With a set of starter guidelines, online service providers and web development teams will be able to design user-friendly passkey sign-ins
Passkeys are a replacement for passwords that provide faster, easier, and more secure sign-ins to websites and apps across a user’s devices.
While passkeys are more secure than passwords and legacy forms of two-factor authentication, research by FIDO Alliance had found that passkey sign-ins present a distinct user journey that service providers need to consider before providing passkey support.
Now, the group has released user experience guidelines to help online service providers design a better, more consistent user experience when signing in with passkeys. The guidelines are available at https://fidoalliance.org/ux-guidelines/. The guidelines were created in partnership with Blink UX, with added underwriting support from 1Password, Google, Trusona and US Bank.

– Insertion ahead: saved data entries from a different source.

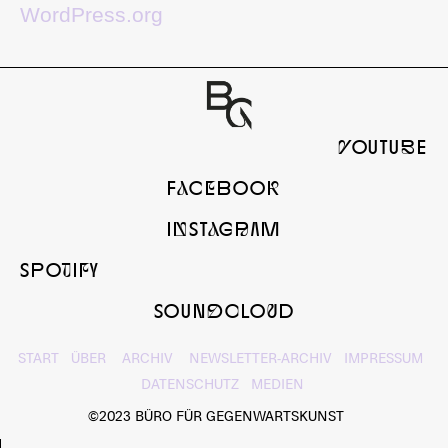
WordPress.org
yOUTUbE
FaCeBOOk
InSTaGrAM
SPOtIfY
SOUNdcLOuD
START
ÜBER
ARCHIV
NEWSLETTER-ARCHIV
IMPRESSUM
DATENSCHUTZ
MEDIEN
©2023 BÜRO FÜR GEGENWARTSKUNST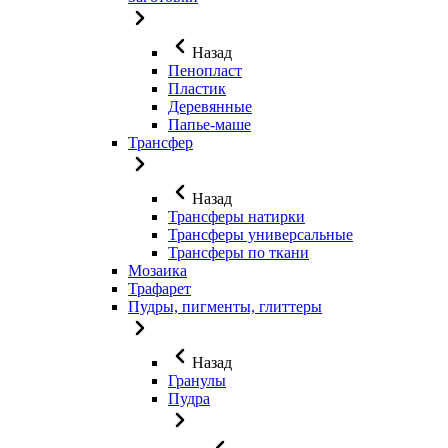
Назад
Пенопласт
Пластик
Деревянные
Папье-маше
Трансфер
Назад
Трансферы натирки
Трансферы универсальные
Трансферы по ткани
Мозаика
Трафарет
Пудры, пигменты, глиттеры
Назад
Гранулы
Пудра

Overview of the guidelines
The guidelines start off with three sections detailing:
- 10 UX principles to feature passkey security on a website
- Three content principles made specifically for content strategists
- Helpful tools such as a UX architecture diagram; a demo video; and a kit of ready-to-use UX components and content
The guidelines are aimed at helping users reach desired outcomes such as:
- Reduce or eliminate new account creation with passwords
- Learn which touchpoints in the customer journey are optimal for building a passkeys strategy
- Optimize adoption of passkey systems and reduce password recovery processes
- Increase passkey adoption and successful creation of passkeys
- Enable existing customers to use passkeys instead of passwords
- Reduce time and cost spent in UX optimization with proven re-usable UX patterns established through formal usability research
- Use the UI kit to accelerate passkeys work
- Adapting the guidelines’ passkeys content principles to individual corporate requirements
Note that these UX recommendations are optimized for browser-based sites rather than native mobile apps.
Note also, that security policy is not within the scope of these guidelines. The latter focus on UX concepts that are unique to FIDO research scenarios with synced passkeys. Users of the guidelines will see various forms of identity proofing and non-FIDO authentication examples throughout the document. The guidelines do not intend to prescribe security guidelines for identity proofing or other non-FIDO authentication mechanisms as they are unique to each RP, and are based on unique business needs and security policy. Throughout the guidelines, look for this symbol [ i ], which indicates where a reader’s own security policy and business drivers come into play.